ESI土肥社長が語る

ドイツ再エネ最前線

このように、太陽光発電が住宅用の自家消費用途で導入量が再び伸び始めているのが、ドイツ市場の特徴ですが、一方でドイツを始め欧州では太陽光発電所の建設費が驚くほど下がっています。今年7月下旬、ポルトガルの入札で世界最安値の売電単価をさらに更新したというニュースがありました。価格は1MWhあたり14.8ユーロですから、日本円にしてkWhあたり1.74円です。ポルトガルは土地の造成費や日照時間など日本と異なるので、安易に比較はできませんが、日本の諸条件を加味すれば恐らく4.5円程度で売電するイメージではないでしょうか。

この安価な再生可能エネルギー電力は、流通の常識も変えようとしています。ドイツでは、再エネ電力を電力卸売市場へ販売するFIP(フィードインプレミアム制度)の仕組みが整っていますが、電力卸売市場では再エネ電力がゼロユーロの評価額になる現象が起きているのです。つまり時間帯によって再エネの供給量が需要量を超えているというわけです。

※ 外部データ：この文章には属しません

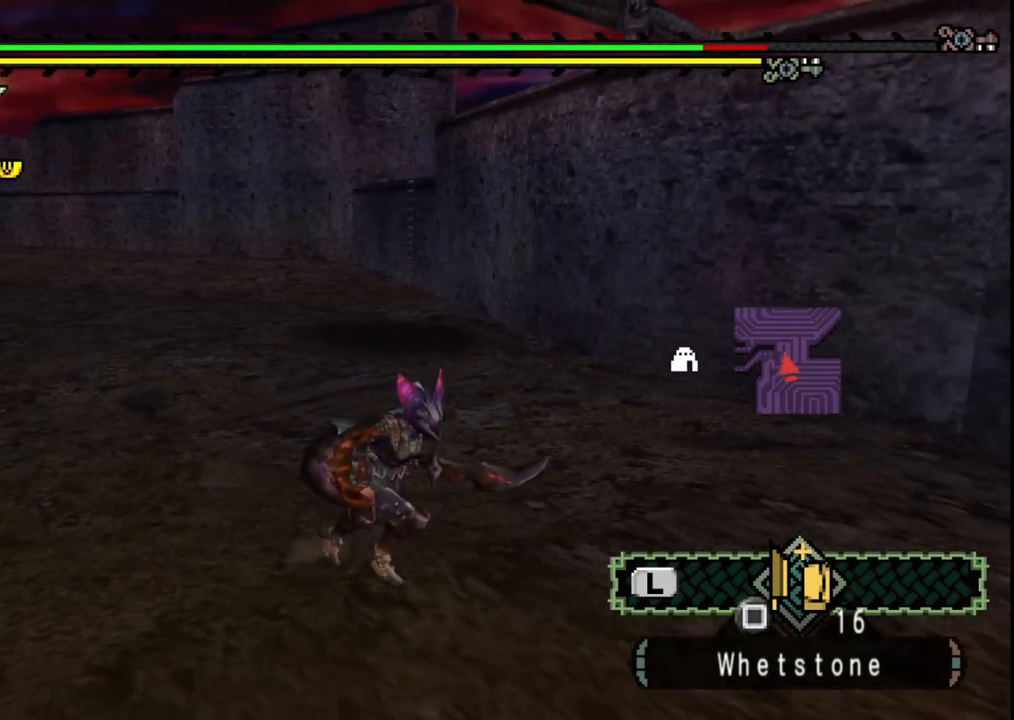
{"buttons": [], "left_stick": "down-right", "right_stick": "center", "events": [[117, "right_stick", "center"]]}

ドイツではFITが2000年にスタートしていますから、間もなく〝卒FIT〟の格安電力が市場に出てきます。数年後にはそれこそゼロ円の電力が大量に流通し始めると、これは大きな波紋を広げるでしょう。

そこでドイツではここ最近、新しい試みが生まれています。ゼロ円の再エネ電力を使って水素を生成し、水素としてエネルギーをためようという取り組みです。まだ実証試験段階のようですが、この水素燃料化の技術が実用化されると、非常に面白いですね。

水素ですから、燃料電池を介して電力や熱に変換できますし、燃料電池自動車が普及すれば、それこそ車の燃料としても利用できます。ドイツの再エネ市場は次のフェーズに入ったと言えるのではないでしょうか。